## Task description
All of the records listed below should be retyped exactly.

## Source material

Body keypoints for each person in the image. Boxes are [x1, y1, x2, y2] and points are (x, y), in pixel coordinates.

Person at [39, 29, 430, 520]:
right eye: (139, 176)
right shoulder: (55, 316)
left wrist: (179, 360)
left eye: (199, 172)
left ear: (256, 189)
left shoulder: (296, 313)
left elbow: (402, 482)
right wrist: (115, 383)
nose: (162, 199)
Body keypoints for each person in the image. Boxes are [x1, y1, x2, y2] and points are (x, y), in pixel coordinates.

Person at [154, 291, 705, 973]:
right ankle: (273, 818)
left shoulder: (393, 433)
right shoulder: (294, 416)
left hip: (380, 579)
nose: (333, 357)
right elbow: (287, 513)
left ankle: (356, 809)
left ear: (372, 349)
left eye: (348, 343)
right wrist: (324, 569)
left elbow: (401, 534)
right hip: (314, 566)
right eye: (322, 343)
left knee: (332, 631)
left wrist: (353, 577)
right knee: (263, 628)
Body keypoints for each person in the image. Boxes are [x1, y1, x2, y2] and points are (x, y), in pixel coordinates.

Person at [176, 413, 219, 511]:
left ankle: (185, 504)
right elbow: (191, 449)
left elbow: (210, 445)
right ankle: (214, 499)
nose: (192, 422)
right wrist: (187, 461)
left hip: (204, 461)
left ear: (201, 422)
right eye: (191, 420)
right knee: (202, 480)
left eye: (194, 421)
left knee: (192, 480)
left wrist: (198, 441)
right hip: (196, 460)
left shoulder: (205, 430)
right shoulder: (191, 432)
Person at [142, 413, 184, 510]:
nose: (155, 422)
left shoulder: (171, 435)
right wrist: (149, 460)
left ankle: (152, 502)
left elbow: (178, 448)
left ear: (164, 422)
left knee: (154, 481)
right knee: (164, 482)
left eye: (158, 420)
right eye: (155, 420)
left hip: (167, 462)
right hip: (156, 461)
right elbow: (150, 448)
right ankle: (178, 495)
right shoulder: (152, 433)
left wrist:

## Output of the exercise
Body keypoints for each person in the image. Boxes are [x1, y1, x2, y2] and points are (x, y), in pixel coordinates.

Person at [39, 29, 430, 520]:
right eye: (139, 176)
right shoulder: (55, 316)
left wrist: (179, 360)
left eye: (199, 172)
left ear: (256, 189)
left shoulder: (296, 313)
left elbow: (402, 482)
right wrist: (115, 383)
nose: (162, 199)
Body keypoints for each person in the image. Boxes are [x1, y1, x2, y2] and points are (x, y), in pixel coordinates.

Person at [154, 291, 705, 973]:
right ankle: (273, 818)
left shoulder: (393, 433)
right shoulder: (294, 416)
left hip: (380, 579)
nose: (333, 357)
right elbow: (287, 513)
left ankle: (356, 809)
left ear: (372, 349)
left eye: (348, 343)
right wrist: (324, 569)
left elbow: (401, 534)
right hip: (314, 566)
right eye: (322, 343)
left knee: (332, 631)
left wrist: (353, 577)
right knee: (263, 628)
Body keypoints for each person in the image. Boxes are [x1, y1, x2, y2] and points are (x, y), in pixel coordinates.

Person at [176, 413, 219, 511]:
left ankle: (185, 504)
right elbow: (191, 449)
left elbow: (210, 445)
right ankle: (214, 499)
nose: (192, 422)
right wrist: (187, 461)
left hip: (204, 461)
left ear: (201, 422)
right eye: (191, 420)
right knee: (202, 480)
left eye: (194, 421)
left knee: (192, 480)
left wrist: (198, 441)
right hip: (196, 460)
left shoulder: (205, 430)
right shoulder: (191, 432)
Person at [142, 413, 184, 510]:
nose: (155, 422)
left shoulder: (171, 435)
right wrist: (149, 460)
left ankle: (152, 502)
left elbow: (178, 448)
left ear: (164, 422)
left knee: (154, 481)
right knee: (164, 482)
left eye: (158, 420)
right eye: (155, 420)
left hip: (167, 462)
right hip: (156, 461)
right elbow: (150, 448)
right ankle: (178, 495)
right shoulder: (152, 433)
left wrist:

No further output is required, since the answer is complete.